Como você gostaria de ser lembrado?
Ah, como eu sou: um velho louco.

Só isso? Você fez muito.
Eu tenho uma coisa. A magia da palavra. O livro é a maior invenção do homem. É uma pena que as pessoas leiam tão pouco. Elas não têm tempo.

Hoje em dia, as pessoas leem muito em seus celulares.
Quatro anos atrás, joguei o meu fora. Fiquei louco. O dia todo falando besteira. Precisamos aprender a falar com a pessoa dentro de nós. Foi ele quem salvou minha vida. Como fiquei sozinho por muitos anos, isso ficou comigo.

Quando estou no campo trabalhando com o trator, às vezes paro para ver como um passarinho constrói seu ninho. Ele nasceu com o programa. Ele já é arquiteto. Ninguém o ensinou. Você conhece o pássaro hornero? Eles são pedreiros perfeitos. Eu admiro a natureza. Eu quase tenho uma espécie de panteísmo. Você tem que ter olhos para vê-la.

As formigas são uma das verdadeiras comunistas por aí. Elas são muito mais velhas do que nós e vão sobreviver a nós. Todos os seres da colônia são muito fortes.

Voltando aos telefones: você está dizendo que eles são demais para nós?
Não é culpa do telefone. Nós é que não estamos prontos. Nós fazemos um uso desastroso dele. As crianças andam por aí com uma universidade no bolso. Isso é maravilhoso. No entanto, avançamos mais em tecnologia do que em valores.

No entanto, o mundo digital é onde grande parte da vida é vivida atualmente.
Nada substitui isso. (Ele gesticula para nós dois conversando.) Isso é intransferível. Não estamos falando apenas por meio de palavras. Nós nos comunicamos com gestos, com nossa pele. A comunicação direta é insubstituível.

Não somos tão robóticos. Aprendemos a pensar, mas primeiro somos seres emocionais. Acreditamos que decidimos com a cabeça. Muitas vezes a cabeça encontra argumentos para justificar as decisões tomadas pelo intestino. Não somos tão conscientes quanto parecemos.

E isso é ótimo. Esse mecanismo é o que nos mantém vivos. É como a vaca que segue o que é verde. Se há verde, há comida. Vai ser difícil desistir de quem somos.

Você disse no passado que não acredita em Deus.
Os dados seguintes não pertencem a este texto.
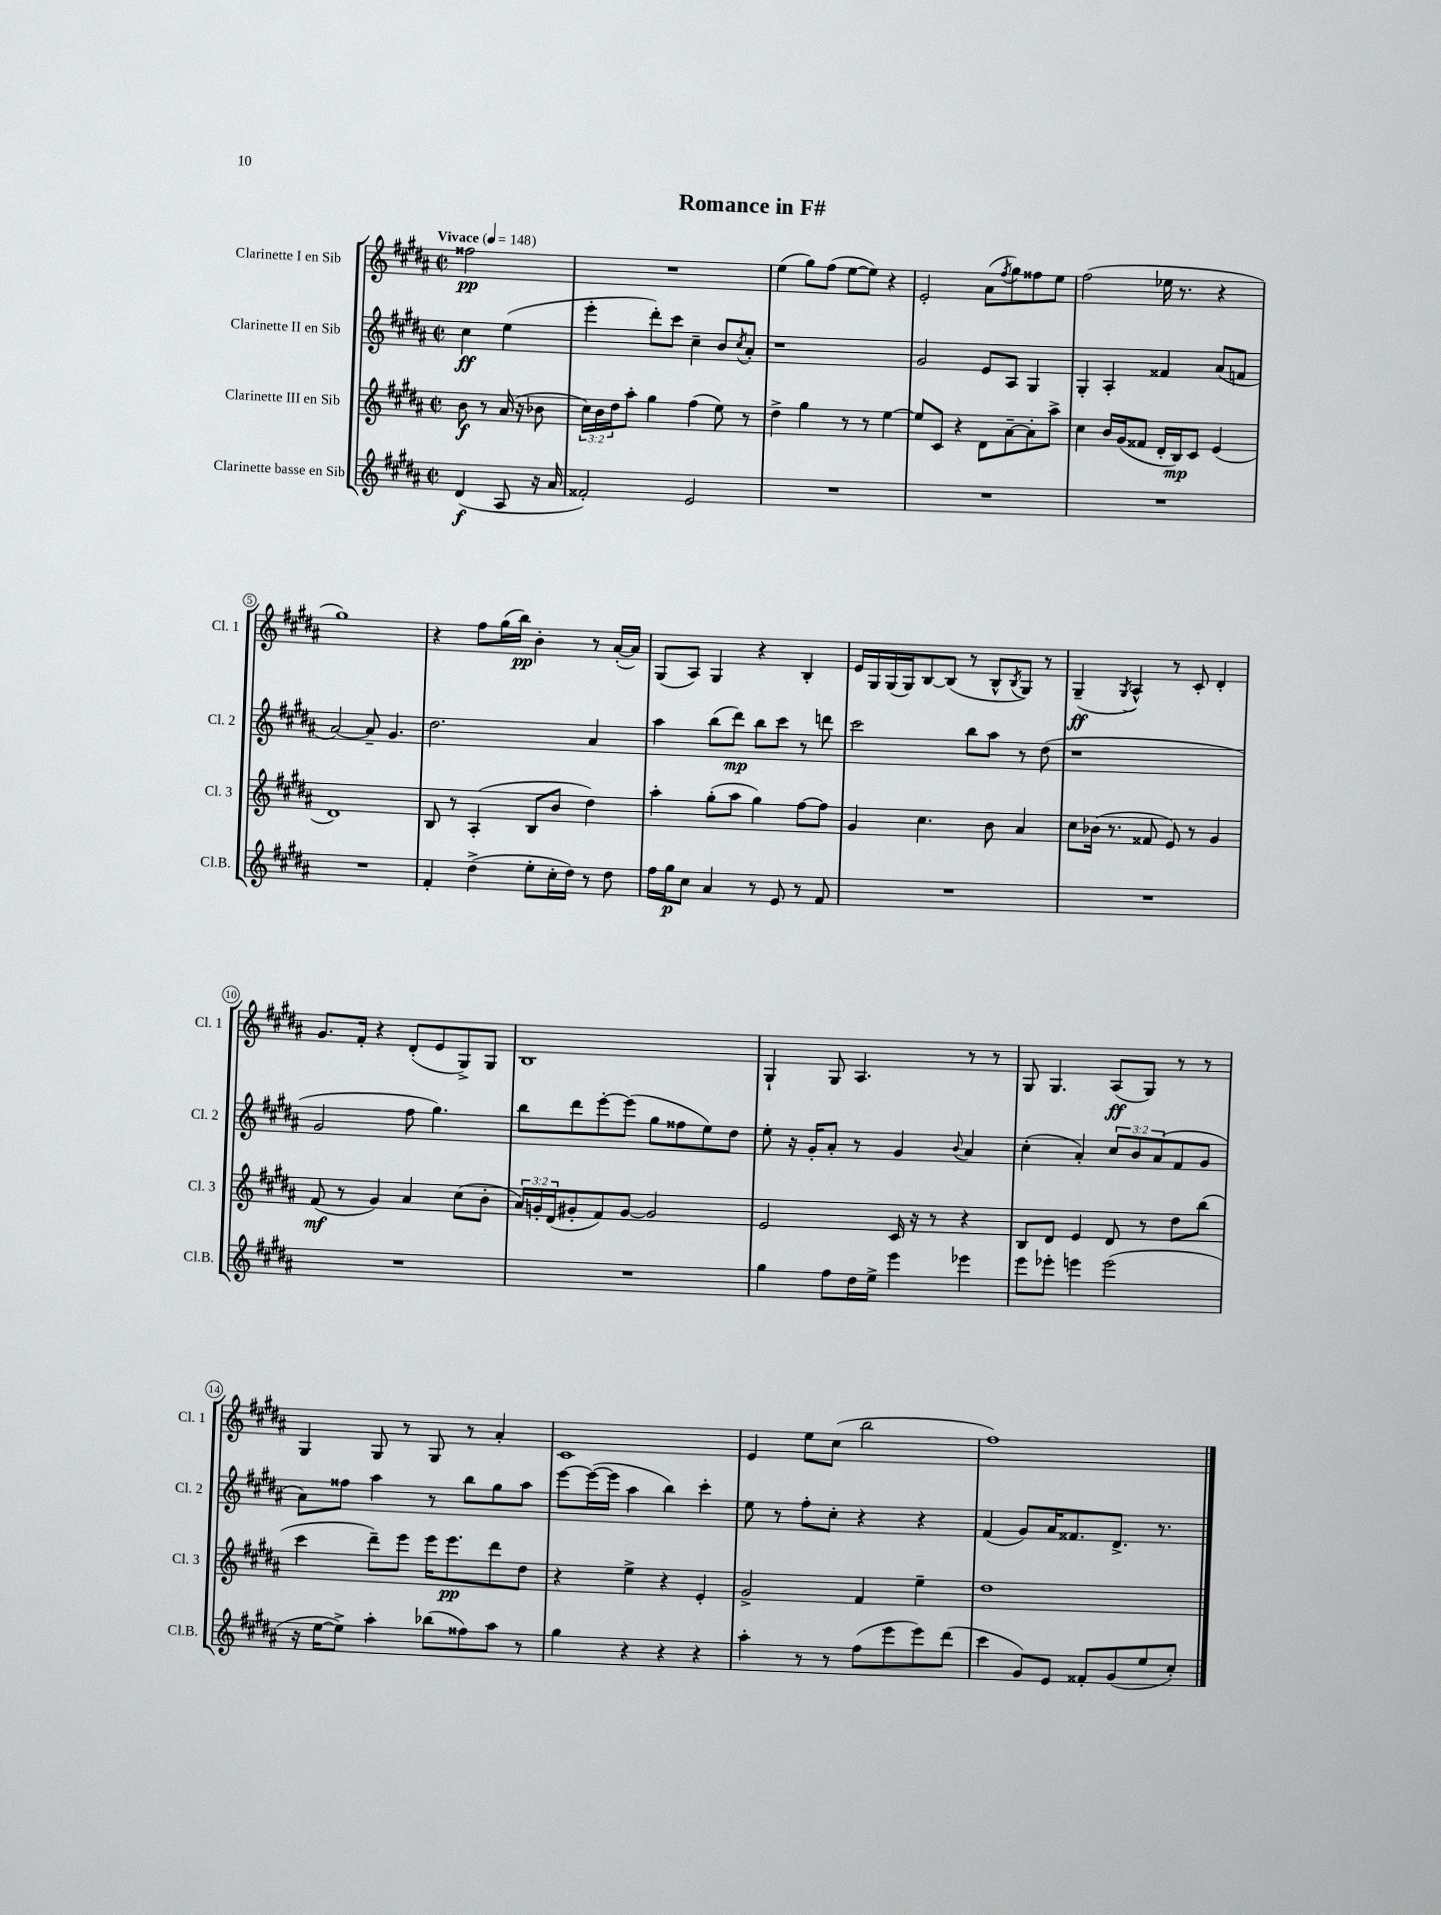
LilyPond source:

\header { title = "Romance in F#" }
<<
\new StaffGroup <<
\new Staff = "s0" \with { instrumentName = "Clarinette I en Sib" shortInstrumentName = "Cl. 1" } {
    \clef treble \key b \major \defaultTimeSignature \time 2/2 \partial 2 \tempo "Vivace" 4 = 148
    fisis''2\pp |
    R1 |
    e''4( gis''8) fis''8( e''8~ e''8) r4 |
    e'2-. ais'8( \acciaccatura { fis''8 } gis''8) fisis''8 e''8 |
    fis''2( ees''16 r8. r4 |
    gis''1) |
    r4 fis''8 gis''16( b''16\pp) b'4-. r8 ais'16~-.( ais'16) |
    gis8( ais8) gis4 r4 b4-. |
    e'16 gis16 gis16( gis16) b8~ b8( r8 b8-^ \acciaccatura { b8 } gis8) r8 |
    gis4--\ff( \acciaccatura { gis8 } ais4-^) r8 cis'8-. dis'4-. |
    gis'8. fis'16-. r4 dis'8-.( e'8 gis8->) gis8 |
    b1 |
    gis4-! gis8 ais4. r8 r8 |
    gis8 gis4. ais8\ff( gis8) r8 r8 |
    gis4 gis8 r8 gis8 r8 ais'4-. |
    cis'1 |
    e'4 e''8 cis''8( b''2 |
    fis''1) \bar "|." |
}
\new Staff = "s1" \with { instrumentName = "Clarinette II en Sib" shortInstrumentName = "Cl. 2" } {
    \clef treble \key b \major \defaultTimeSignature \time 2/2 \override Staff.TupletNumber.text = #tuplet-number::calc-fraction-text \partial 2
    cis''4\ff e''4( |
    e'''4-. dis'''8-.) cis'''8 cis''4-- b'8 \acciaccatura { cis''8 } ais'8-. |
    r1 |
    gis'2 e'8 ais8 gis4 |
    gis4-. ais4-. fisis'4 ais'8( f'8 |
    ais'2~) ais'8-- gis'4. |
    dis''2. ais'4 |
    ais''4 b''8( dis'''8\mp) b''8 cis'''8 r8 d'''8 |
    cis'''2 b''8 ais''8 r8 dis''8( |
    r1 |
    gis'2 fis''8 gis''4.) |
    b''8 dis'''8 e'''8~-. e'''8( gis''8 fisis''8 e''8) dis''8 |
    e''8-. r16 gis'16-. ais'8-. r8 gis'4 \appoggiatura { b'8 } ais'4 |
    cis''4-.( ais'4-.) \tuplet 3/2 { cis''8 b'8 ais'8( } fis'8 gis'8 |
    ais'8) fisis''8 ais''4 r8 b''8 gis''8 ais''8 |
    e'''8~ e'''16~( e'''16 ais''4 b''4) cis'''4-. |
    e''8 r8 fis''8-. cis''8-. r4 r4 |
    fis'4( gis'8) ais'16 fisis'8. dis'8.-> r8. \bar "|." |
}
\new Staff = "s2" \with { instrumentName = "Clarinette III en Sib" shortInstrumentName = "Cl. 3" } {
    \clef treble \key b \major \defaultTimeSignature \time 2/2 \override Staff.TupletNumber.text = #tuplet-number::calc-fraction-text \partial 2
    b'8\f r8 ais'16( r16 bes'8 |
    \tuplet 3/2 { cis''16) b'16 dis''16 } ais''8-. gis''4 fis''4( e''8) r8 |
    dis''4-> gis''4 r8 r8 e''4~ |
    e''8 cis'8 r4 dis'8 ais'8~-- ais'8-. ais''8-> |
    cis''4 b'16 gis'16( fisis'8 dis'16-. b16\mp) cis'8 e'4( |
    dis'1) |
    b8 r8 ais4-.( b8 b'8 dis''4) |
    ais''4-. gis''8-.( ais''8 gis''4) fis''8~ fis''8 |
    gis'4 cis''4. b'8 ais'4 |
    cis''8 bes'16( r8. fisis'8 e'8) r8 gis'4 |
    fis'8\mf( r8 gis'4) ais'4 cis''8( b'8-. |
    \tuplet 3/2 { ais'16) g'16-. dis'16( } gis'8-. fis'8) gis'8~ gis'2 |
    e'2 cis'16 r16 r8 r4 |
    b8 dis'8 e'4 dis'8 r8 dis''8 b''8( |
    cis'''4 dis'''8--) e'''8 e'''16 e'''8.\pp dis'''8 dis''8 |
    r4 e''4-> r4 e'4-. |
    gis'2-> fis'4 e''4-- |
    dis''1 \bar "|." |
}
\new Staff = "s3" \with { instrumentName = "Clarinette basse en Sib" shortInstrumentName = "Cl.B." } {
    \clef treble \key b \major \defaultTimeSignature \time 2/2 \partial 2
    dis'4\f( ais8 r16 ais'16 |
    fisis'2-.) e'2 |
    R1 |
    R1 |
    R1 |
    R1 |
    fis'4-. dis''4->( e''8-. cis''16-. dis''16) r8 dis''8 |
    fis''16 gis''16\p cis''8 ais'4 r8 e'8 r8 fis'8 |
    R1 |
    R1 |
    R1 |
    R1 |
    gis''4 fis''8 dis''16 e''16-> e'''4 ees'''4 |
    e'''8 ees'''8-. e'''4 e'''2( |
    r16 e''16~ e''8->) ais''4-. bes''8( fisis''8) ais''8 r8 |
    gis''4 r4 r4 r4 |
    ais''4-. r8 r8 fis''8( e'''8 e'''8) dis'''8( |
    cis'''4 gis'8) e'8 fisis'8-. gis'8( e''8 cis''8-.) \bar "|." |
}
>>
>>
\layout { \context { \Score \override BarNumber.stencil = #(make-stencil-circler 0.1 0.3 ly:text-interface::print) } }
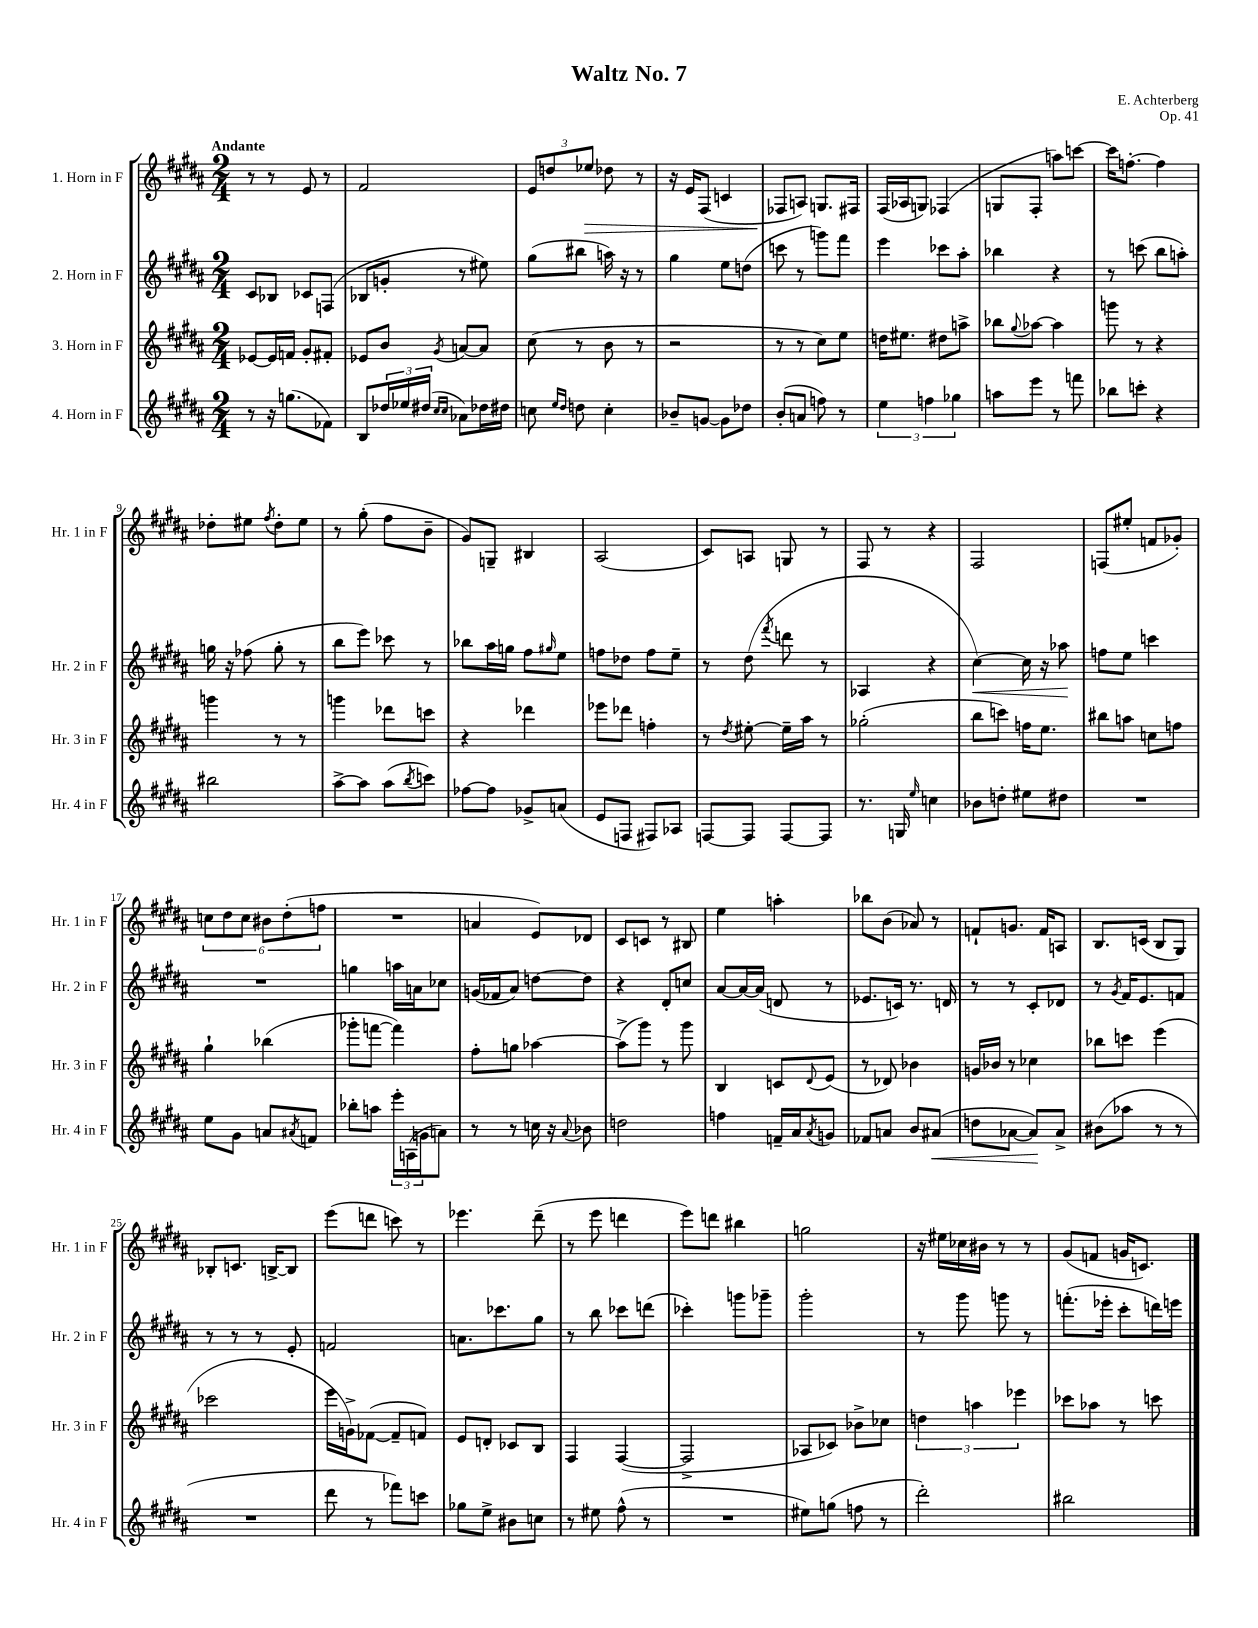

Qual é sua visão de Deus neste momento da sua vida?
Sessenta por cento da humanidade acredita em algo, e isso deve ser respeitado. Há perguntas sem respostas. Qual é o sentido da vida? De onde viemos? Para onde vamos?

Não aceitamos facilmente o fato de que somos uma formiga na infinidade do universo. Precisamos da esperança de Deus porque gostaríamos de viver.

Você tem algum tipo de Deus?
Não. Eu respeito muito as pessoas que acreditam. É como um consolo quando se depara com a ideia da morte. Porque a contradição da vida é que ela é um programa biológico projetado para lutar para viver. Mas a partir do momento em que o programa começa, você está condenado a morrer.

Parece que a biologia é uma parte importante da sua visão de mundo.
Somos interdependentes. Não poderíamos viver sem os procariontes que temos em nosso intestino. Dependemos de uma série de insetos que nem vemos. A vida é uma cadeia e ainda é cheia de mistérios.

Espero que a vida humana seja prolongada, mas estou preocupado. Há muitas pessoas loucas com armas atômicas. Muito fanatismo. Deveríamos estar construindo moinhos de vento. No entanto, gastamos em armas.

Que animal complicado é o homem. Ele é inteligente e estúpido.